In 1988, the Brooklyn Academy of Music and Channel 13 produced a Gershwin Festival for George's centenary. There was a gala concert, for which I was librarian and fill-in orchestrator, with guest stars including Julia Migenes, Madeline Kahn, Maureen McGovern, Larry Kert, Leonard Bernstein, Greg Birch, Chris Walken, Chita Rivera, Mikhail Baryshnikov, Rosemary Clooney, and Johnny Green. This was followed by a week run of Of Thee I Sing and Let Them Eat Cake in concert. Rge wqhoke affair was conducted by Michael Tilson Thomas.
Johnny had arranged many of Fred Astaire's recordings from the 1930s, and there was a whole sequence planned around those Astaire arrangements, which are quite wonderful. I ended up working most of the rehearsal week with Johnny; he was a bit of a curmudgeon, prickly and curt, yet he and I bonded, and I looked forward to spending each day gossiping, bitching and laughing, and working with him. He liked me because I was there to work, I had plenty to do, and I accomplished it. There was a great deal of needless PBS money spent - while they pleaded poverty - and much wasted time by unprepared directors and choreographers.
One day, while I was asking questions about Johnny's career, he mentioned the score to Raintree County.
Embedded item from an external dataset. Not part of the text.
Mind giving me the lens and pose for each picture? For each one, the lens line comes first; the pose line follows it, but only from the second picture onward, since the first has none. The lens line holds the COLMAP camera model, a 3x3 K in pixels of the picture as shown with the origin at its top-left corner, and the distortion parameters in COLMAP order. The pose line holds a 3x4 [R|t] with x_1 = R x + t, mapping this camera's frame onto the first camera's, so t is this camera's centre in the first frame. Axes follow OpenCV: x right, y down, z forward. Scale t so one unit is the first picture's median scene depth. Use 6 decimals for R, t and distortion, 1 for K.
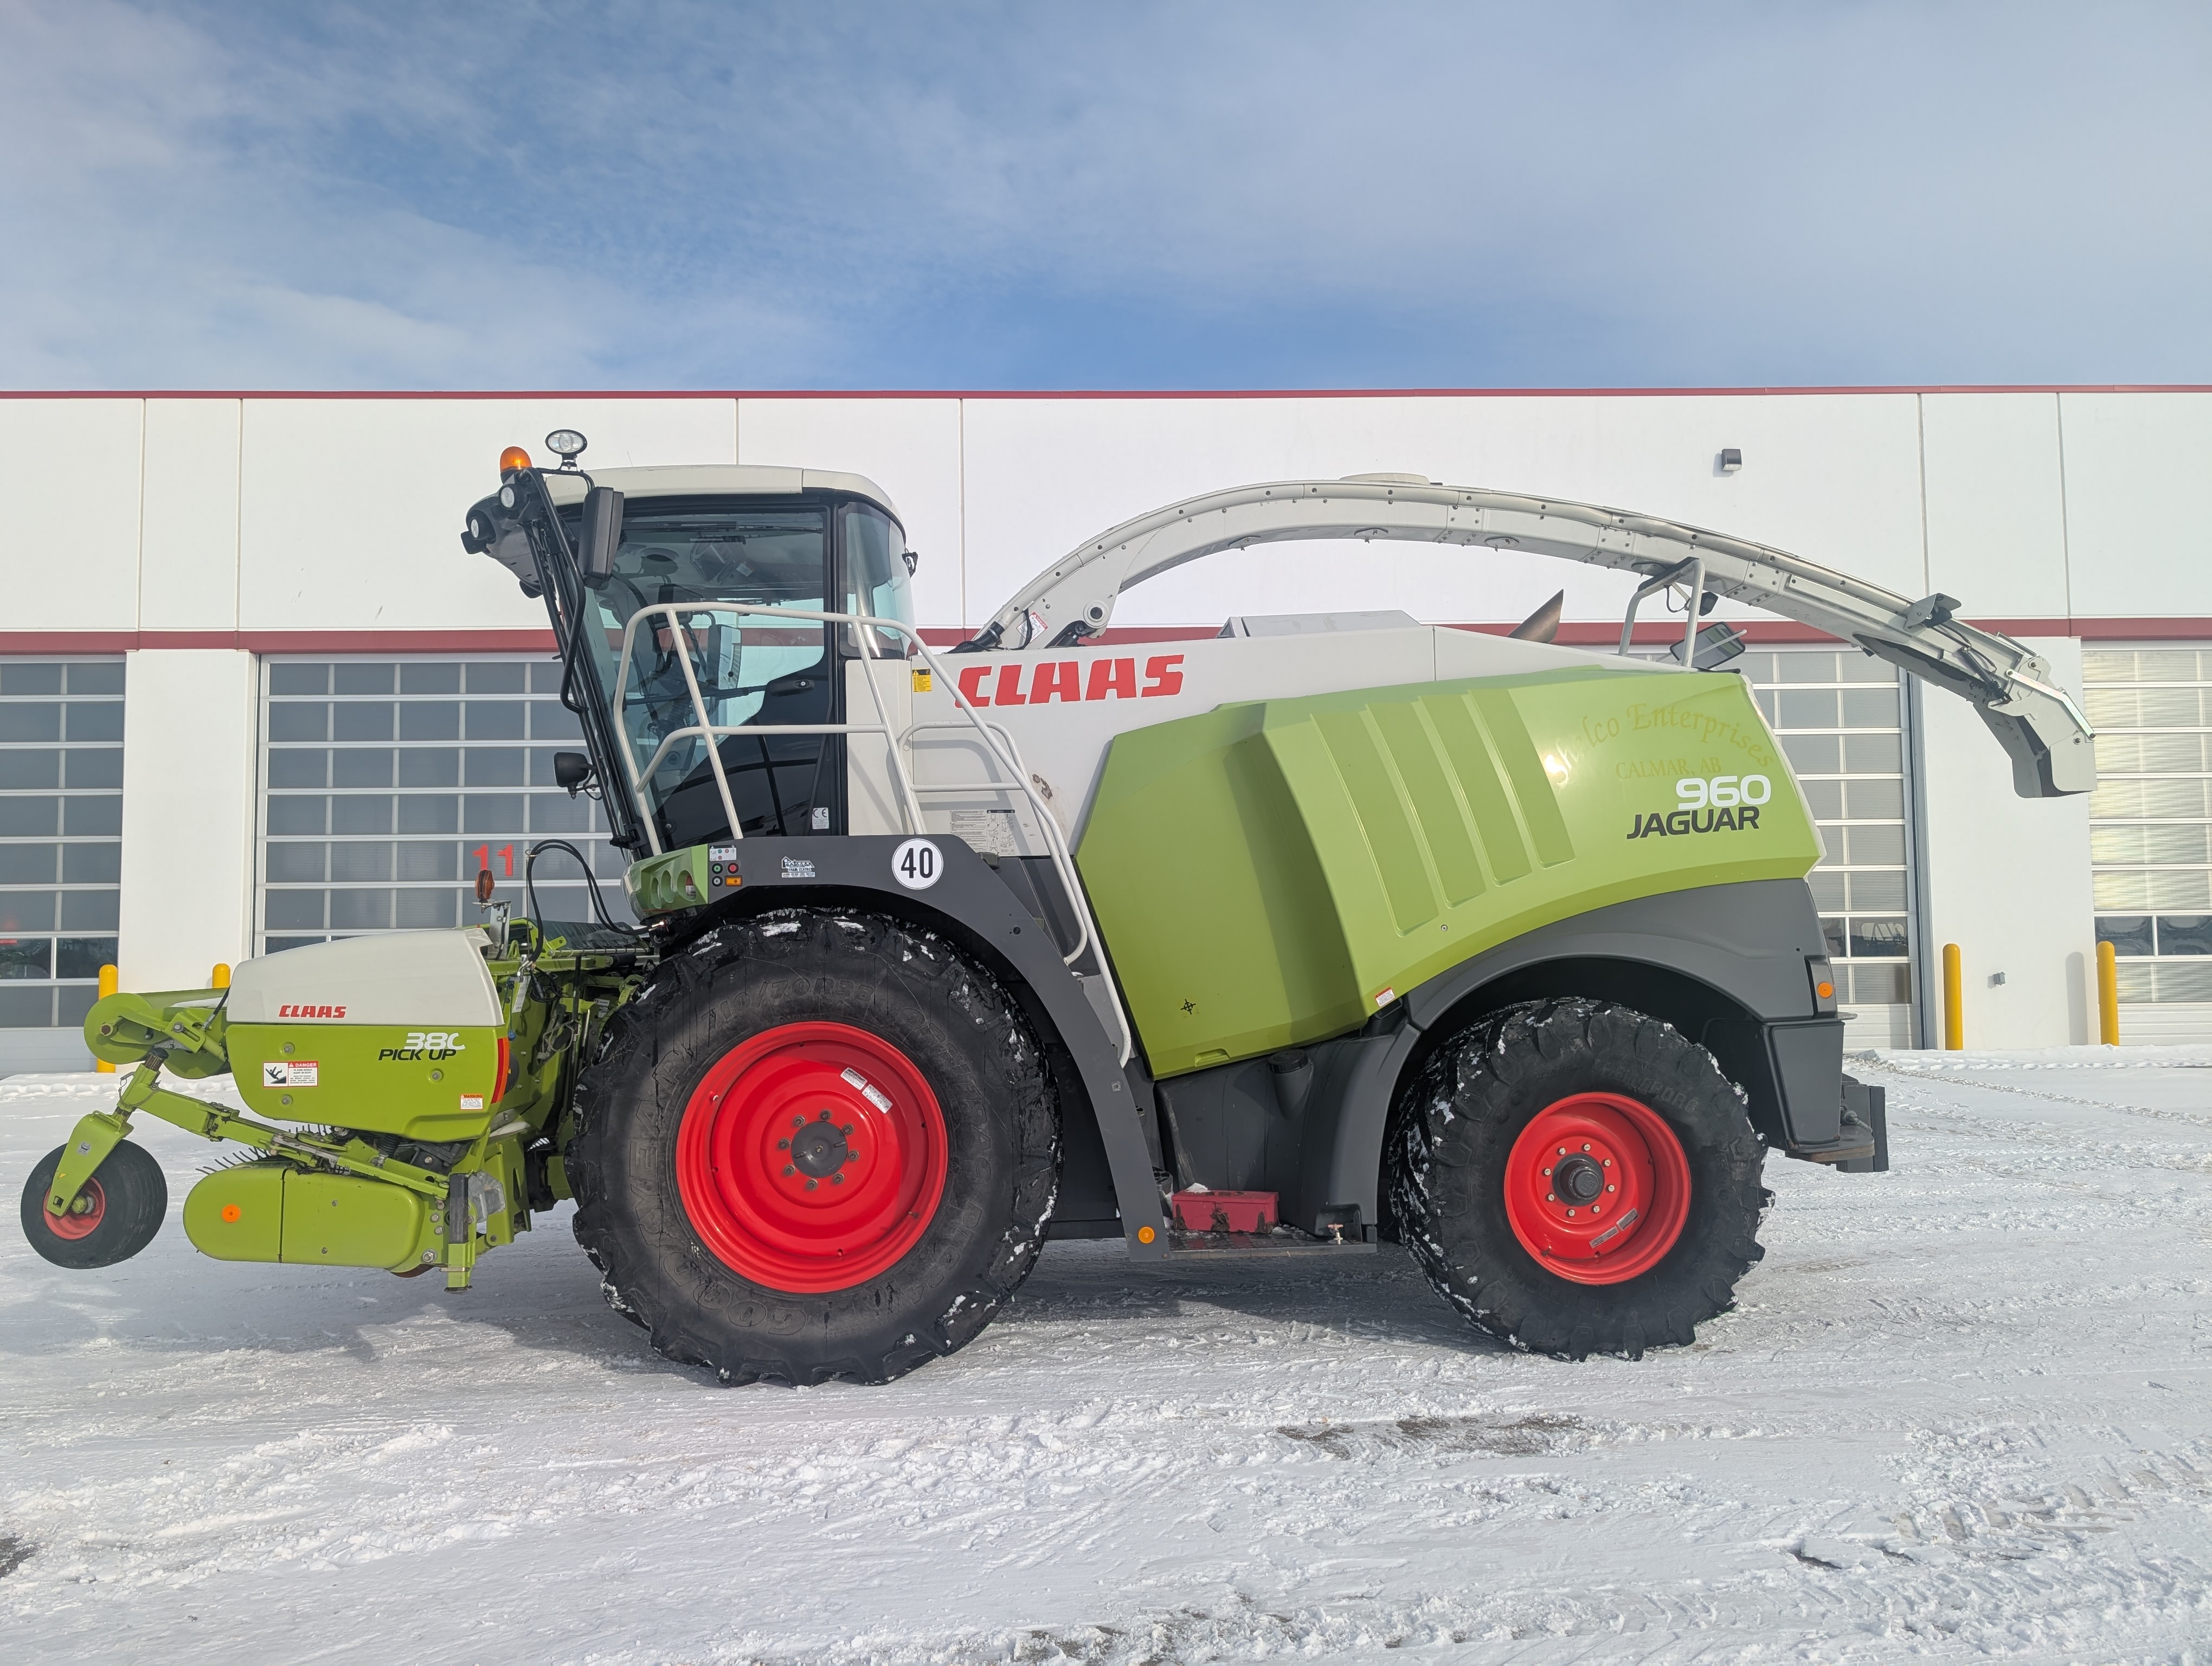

I had seen the film, and I knew from all my cast and soundtrack recording that the recording was a very rare and very desired commodity. We talked about that, but I wanted to talk more about the work on the film Oliver!, his 30s recording work, and his conducting the Rodgers & Hart show A Connecticut Yankee. After the gala, when we said goodbye, and he returned to LA, I creid like a baby; it was as though I'd lost a grandfather. He died not long after, and I still miss him enormously.